Defining Scope, Sources and Structure
Defining Scope
To start out almost any project, especially those projects we are going to be overseeing and building from the beginning to end, we need to define the initial scope. More than that, we need to take the questions we’ve settled on answering and narrowly define our project’s scope.
The physical world is one of limits and bounds. I, as a physiologically normal human being, have only so much time in a day to work, only so much in the way of personal resources. My computer system is likewise bound by physical reality, time and its own electronic resources. All this to say, I cannot expect to do something as expansive as “let’s examine the entire industry on a daily level for the last 10 years.”
So even before we write any code (pseudo or otherwise) we need to hammer out what we need and how we are going to go about getting it.
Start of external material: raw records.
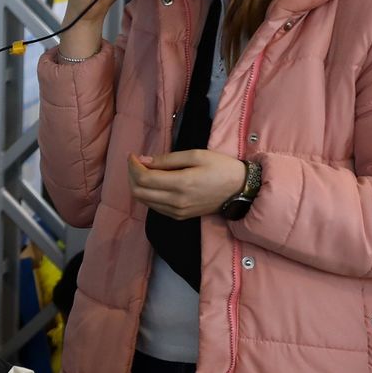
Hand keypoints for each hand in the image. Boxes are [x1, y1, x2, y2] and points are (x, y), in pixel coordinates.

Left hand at [129, 149, 247, 219]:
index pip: (144, 178)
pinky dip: (148, 194)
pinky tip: (154, 182)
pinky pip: (154, 207)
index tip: (133, 155)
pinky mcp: (179, 216)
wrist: (240, 190)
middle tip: (136, 162)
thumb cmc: (221, 168)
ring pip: (144, 201)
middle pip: (139, 192)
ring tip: (143, 170)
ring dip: (138, 185)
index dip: (133, 166)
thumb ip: (168, 159)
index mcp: (181, 184)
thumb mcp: (196, 155)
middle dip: (131, 175)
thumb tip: (144, 160)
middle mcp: (175, 202)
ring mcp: (176, 212)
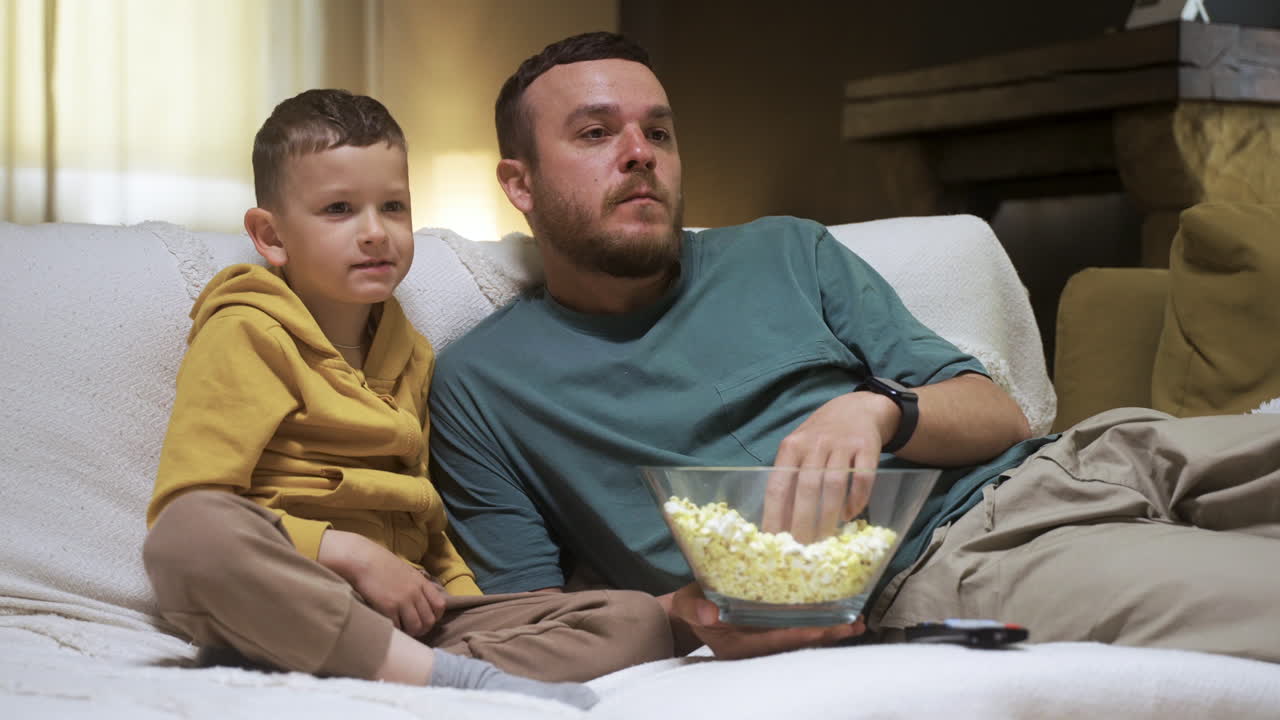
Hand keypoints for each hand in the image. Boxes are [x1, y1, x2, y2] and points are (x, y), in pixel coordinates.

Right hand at [318, 530, 447, 636]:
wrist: (362, 560)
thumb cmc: (381, 564)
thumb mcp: (406, 571)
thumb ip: (416, 585)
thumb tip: (420, 601)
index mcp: (421, 582)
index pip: (440, 606)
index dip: (434, 616)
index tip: (425, 619)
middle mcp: (415, 592)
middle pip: (429, 620)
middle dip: (422, 628)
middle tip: (412, 629)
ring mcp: (403, 600)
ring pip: (416, 627)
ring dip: (410, 632)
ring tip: (402, 629)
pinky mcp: (388, 607)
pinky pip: (398, 626)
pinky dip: (396, 629)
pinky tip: (390, 624)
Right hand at [667, 583, 863, 659]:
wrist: (692, 612)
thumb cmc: (691, 607)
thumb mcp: (688, 605)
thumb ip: (695, 608)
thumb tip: (708, 613)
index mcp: (740, 647)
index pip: (775, 642)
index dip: (800, 635)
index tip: (822, 629)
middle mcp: (758, 649)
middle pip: (797, 645)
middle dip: (826, 635)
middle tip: (853, 625)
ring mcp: (767, 642)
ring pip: (803, 640)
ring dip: (830, 632)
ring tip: (857, 623)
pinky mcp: (773, 632)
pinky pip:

We have three questions to serve as guides to our scope:
- Which competitors sell what feeder sizes?
- We need competitors (though not all of them of them, as the feeder industry is somewhat decentralized and heavily predicated on local providers)
- We need size info, and likely a way of standardizing or normalizing the various sizes, weights and ranges that feeder companies make. What company A calls “small” may not overlap with what company B calls small.
- How do prices vary by size, species and packing format?
- We, of course, need prices (and some feature that combines a normalized size with a price, like a normalized united pricing)
- Give that QCFS is only looking at rats right now, we can narrow in on only rats for now, as this general framework can work for any species after we have a schema set up.
- Which competitors look premium, budget or bulk-oriented?
- We’ll need to find an average cost per unit to define what counts as “premium” (20% higher perhaps?) or budget/bulk (20% lower, more per package maybe)?
So with this information in hand, we have a good idea of what we need.
- Between 5 and 10 companies to examine
- Frozen rats as a product
- Weekly or monthly snapshots
- Price and possibly availabilty tracking
And with this in mind we have the beginning of a schema forming
- Company Name
- Website
- contact information
- Product Name
- species
- size
- Quantity (package size)
- Unit Price
- some sort of date/timestamp
Defining Sources
Because of the overall nature of the larger players in the feeder industry, there is a small mix of data sources for us to use. We can use competitor product pages (direct sales from their websites, typically), or we could use third-party pages (like Amazon or eBay) similarly. We could probably leverage some use of the internet archives as well to track pricing changes over time in the past.
It’s easy to focus on things that are publicly accessible when those are the main ways that this industry interacts with its clientele.
So with all this in place, we have enough to start acutally working on things that actually touch code!